> [What the task asks]:
Please copy out all of the material below, word for word and line for line.

> [Provided records]:
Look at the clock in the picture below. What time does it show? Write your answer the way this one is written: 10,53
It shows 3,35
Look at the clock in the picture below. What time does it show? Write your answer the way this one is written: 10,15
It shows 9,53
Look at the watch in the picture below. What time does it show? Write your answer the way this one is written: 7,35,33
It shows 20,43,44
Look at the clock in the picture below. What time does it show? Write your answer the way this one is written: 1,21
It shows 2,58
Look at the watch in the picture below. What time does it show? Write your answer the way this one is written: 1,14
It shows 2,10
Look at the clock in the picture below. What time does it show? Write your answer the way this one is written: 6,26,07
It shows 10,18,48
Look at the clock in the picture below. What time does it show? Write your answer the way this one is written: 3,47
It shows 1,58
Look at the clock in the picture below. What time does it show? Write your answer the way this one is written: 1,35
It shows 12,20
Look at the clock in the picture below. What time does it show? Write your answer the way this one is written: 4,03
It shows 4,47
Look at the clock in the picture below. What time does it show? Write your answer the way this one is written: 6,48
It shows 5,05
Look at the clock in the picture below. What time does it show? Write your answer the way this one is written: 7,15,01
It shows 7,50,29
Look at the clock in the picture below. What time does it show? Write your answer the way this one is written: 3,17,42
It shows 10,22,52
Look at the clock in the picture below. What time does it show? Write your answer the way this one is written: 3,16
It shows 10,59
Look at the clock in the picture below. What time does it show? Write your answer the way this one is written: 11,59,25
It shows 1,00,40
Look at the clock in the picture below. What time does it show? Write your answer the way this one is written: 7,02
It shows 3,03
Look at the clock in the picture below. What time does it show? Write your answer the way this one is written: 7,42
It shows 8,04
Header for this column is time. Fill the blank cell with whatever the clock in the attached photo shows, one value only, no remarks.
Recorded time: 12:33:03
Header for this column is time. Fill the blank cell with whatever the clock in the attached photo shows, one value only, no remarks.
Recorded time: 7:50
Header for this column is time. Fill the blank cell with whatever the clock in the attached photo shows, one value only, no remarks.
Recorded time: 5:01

> [Exercise solution]:
Look at the clock in the picture below. What time does it show? Write your answer the way this one is written: 10,53
It shows 3,35
Look at the clock in the picture below. What time does it show? Write your answer the way this one is written: 10,15
It shows 9,53
Look at the watch in the picture below. What time does it show? Write your answer the way this one is written: 7,35,33
It shows 20,43,44
Look at the clock in the picture below. What time does it show? Write your answer the way this one is written: 1,21
It shows 2,58
Look at the watch in the picture below. What time does it show? Write your answer the way this one is written: 1,14
It shows 2,10
Look at the clock in the picture below. What time does it show? Write your answer the way this one is written: 6,26,07
It shows 10,18,48
Look at the clock in the picture below. What time does it show? Write your answer the way this one is written: 3,47
It shows 1,58
Look at the clock in the picture below. What time does it show? Write your answer the way this one is written: 1,35
It shows 12,20
Look at the clock in the picture below. What time does it show? Write your answer the way this one is written: 4,03
It shows 4,47
Look at the clock in the picture below. What time does it show? Write your answer the way this one is written: 6,48
It shows 5,05
Look at the clock in the picture below. What time does it show? Write your answer the way this one is written: 7,15,01
It shows 7,50,29
Look at the clock in the picture below. What time does it show? Write your answer the way this one is written: 3,17,42
It shows 10,22,52
Look at the clock in the picture below. What time does it show? Write your answer the way this one is written: 3,16
It shows 10,59
Look at the clock in the picture below. What time does it show? Write your answer the way this one is written: 11,59,25
It shows 1,00,40
Look at the clock in the picture below. What time does it show? Write your answer the way this one is written: 7,02
It shows 3,03
Look at the clock in the picture below. What time does it show? Write your answer the way this one is written: 7,42
It shows 8,04
Header for this column is time. Fill the blank cell with whatever the clock in the attached photo shows, one value only, no remarks.
Recorded time: 12:33:03
Header for this column is time. Fill the blank cell with whatever the clock in the attached photo shows, one value only, no remarks.
Recorded time: 7:50
Header for this column is time. Fill the blank cell with whatever the clock in the attached photo shows, one value only, no remarks.
Recorded time: 5:01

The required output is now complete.